La lecture actuelle de la situation en Palestine dévoile une véri­table volonté arabe de réa­liser la paix, et une absence totale de volonté de la part d’Israël. Cependant, nous avons tous vu le trai­tement de faveur dont jouit Israël de la part du pré­sident de la plus grande super­puis­sance, qui a com­mencé sa tournée dans la région par la visite de ce pays.

Lors de la confé­rence de presse tenue avec Olmert, le pré­sident amé­ricain G. Bush, a inten­tion­nel­lement ignoré les mas­sacres israé­liens contre les Pales­ti­niens. Par contre, il a exprimé un effroi évident face à ce qu’il a appelé les mis­siles pales­ti­niens et le danger que repré­sente le mou­vement du Hamas.
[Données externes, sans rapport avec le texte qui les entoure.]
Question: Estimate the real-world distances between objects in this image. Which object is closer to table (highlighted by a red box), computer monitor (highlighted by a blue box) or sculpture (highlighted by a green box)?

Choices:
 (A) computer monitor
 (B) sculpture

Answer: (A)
Le pré­sident Bush n’a rien dit sur Jéru­salem et n’a fait nul­lement allusion au droit des réfugiés bien que ce dernier soit enre­gistré dans la réso­lution inter­na­tionale n°194 et qu’il figure parmi les trois condi­tions sti­pulées par l’Onu pour recon­naître Israël et accepter sa can­di­dature à l’organisation internationale.

Bush a inten­tion­nel­lement ignoré qu’Israël refuse le droit de retour des réfugiés alors qu’il se donne le droit d’appliquer ce qu’il appelle la loi du retour légiféré en 1950. Cette loi octroie à tout juif le droit d’immigrer en Israël, d’acquérir sa natio­nalité et de béné­ficier de ses lois qui octroient aux immigrés juifs d’innombrables facilités.

Le pré­sident Bush a parlé du judaïsme de l’Etat comme s’il s’inspirait des paroles du dis­cours pro­noncé par David Ben Gourion, face à la Knesset en 1950 en répétant ces célèbres mots : l’Etat hébreu que nous voulons construire est un Etat pour les juifs où qu’ils soient, pour tous les juifs qui le veulent.